In this extra post, Dr Anna Wood and Dr Kate Symons, share their findings from a recent research project, exploring how online students engaged with a range of different types of recorded media…
Like many schools at The University of Edinburgh, the Centre of African Studies in the School of Social and Political Sciences (SPS), is expanding its online teaching of international development. One new and popular online elective for the online MSc International Development is Key Skills in Development Practice, which introduces students to life as an international development professional with weekly guest lectures from NGO and policy practitioners. This course, like many other online courses in SPS, began life as an on-campus course, and runs alongside its on-campus counterpart.

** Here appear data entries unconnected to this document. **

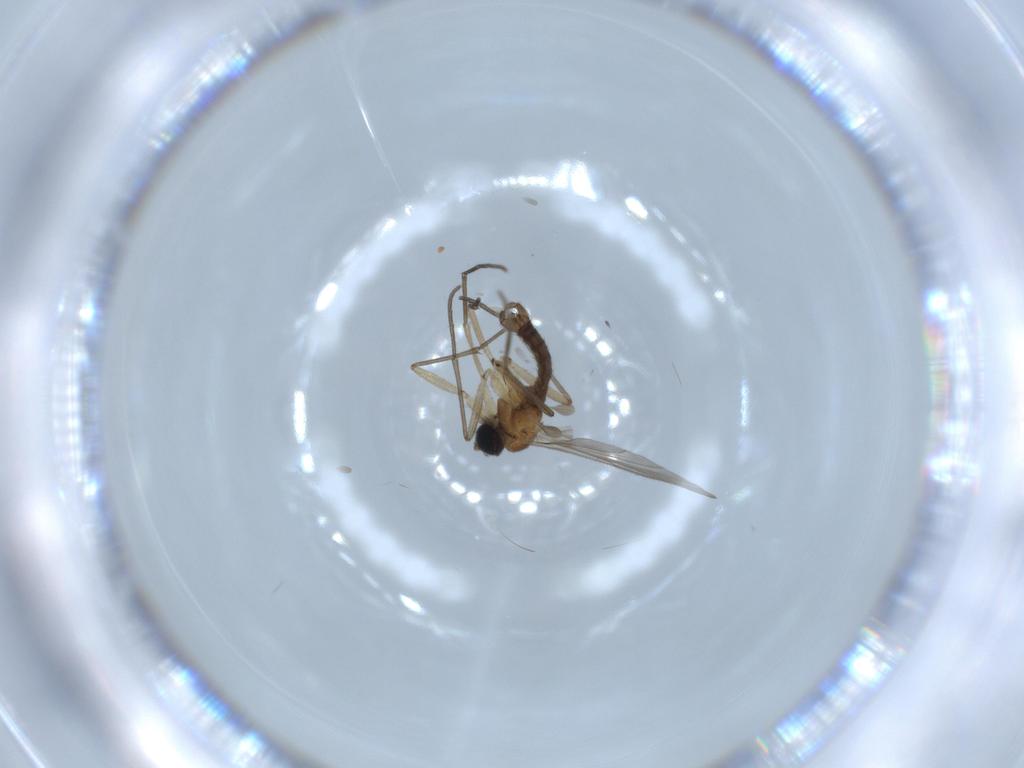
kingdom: Animalia
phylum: Arthropoda
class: Insecta
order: Diptera
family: Sciaridae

This course was the starting point for our recent PTAS project (also involving Jean Benoit Falisse and Hazel Gray), ‘Using Lecture Capture Effectively for Online Learning’, which explored the pedagogical issues, difficulties, opportunities and challenges involved in re-purposing lecture recordings for online students. Of course, lecture capture is a controversial topic, and online learning is about far more than simply repurposing recorded lectures. However, like Key Skills in Development Practice, many of the online courses in SPS are not ‘born digital’, and, instead, try to reshape and improve on-campus courses for a digital format. We therefore wanted to use lecture capture as a lens to explore whether online MSc International Development students could benefit from on-campus teaching.

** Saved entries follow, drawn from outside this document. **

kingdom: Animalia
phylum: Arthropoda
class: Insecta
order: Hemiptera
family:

We interviewed 12 students studying online for the MSc in International Development about their experiences of a range of different types of recorded media, including lecture capture, purpose-made video lectures, and specially-recorded short videos (like Q&As, ‘shorts’ from development practitioners and reports from the field).
The results were unexpected. We were surprised when most students were enthusiastic about the idea of watching lecture recordings, contrary to what research in online pedagogy tells us about best practice. The students gave several reasons for this:
- Students preferred the way in which the lecturer spoke to a live audience. Compared to a video-to-camera lecture, their speech in the lecture recording was more enthusiastic, more spontaneous and less monotone.

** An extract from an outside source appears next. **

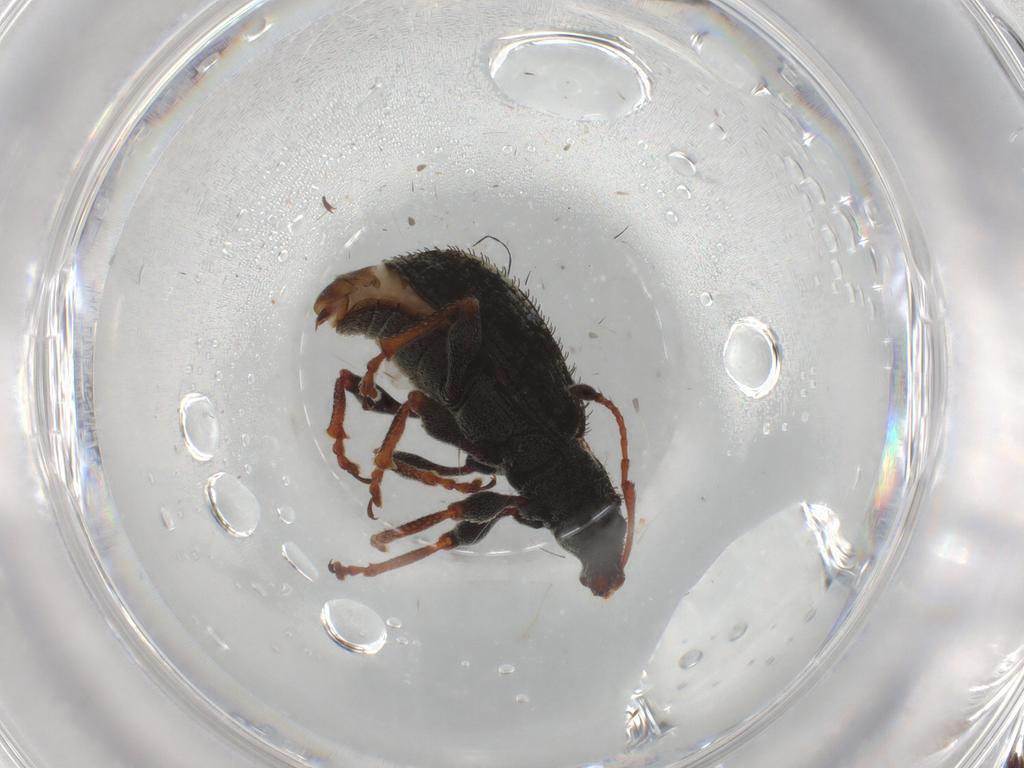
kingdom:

- Students enjoyed hearing interactions between the lecturer and the other students, and they felt that this was a more interactive experience than watching a video-to-camera lecture, even though they knew they couldn’t participate in the interactions themselves.
- Students felt like they were getting more of what they perceived as the ‘real’ and ‘authentic’ campus experience.
Students had concerns too. The main one was that lecture recordings were not created intentionally for them. Even if the subject matter was very similar, they felt they were getting the recording second hand as the primary focus was the live audience, and they therefore did not address their learning needs and concerns.
Do these findings mean that we should be using more lecture recordings more widely in online courses? Not necessarily, and these findings need to be treated with some nuance. In fact, these students tell us a bigger story about online learning, which can be used to improve our teaching practice. We theorised that students had a deficit model of online learning. Many felt that it could not possibly offer the same level of connection to lecturers and to other students as a face-to-face course, and appeared to privilege forms of teaching which they were familiar with from their face-to-face learning experiences.
We also noted that some students had bad experiences of discussion boards (though some students had excellent experiences), describing them as ‘just a tick box exercise’, which didn’t encourage deep engagement with the material, or support meaning connections with peers. We also found that students liked watching dialogue, and felt that hearing questions asked and answered offered a new dimension on topics (even if it is not them directly interacting with members of their own learning community). In short, our students’ enthusiasm for seeing videos recorded on campus provided a useful lens onto what was missing for them in their online courses.
So where does this leave repurposed lecture capture? Our sense is that this research raises questions about how and why we use videos in online teaching, and allows us to think creatively about when and where to use a variety of recorded material, which may include selective use of lecture capture if appropriate to the course. Most importantly, our research indicates that we should improve students’ opportunities for meaningful engagement online. This might prevent students looking towards the campus for a source of social presence.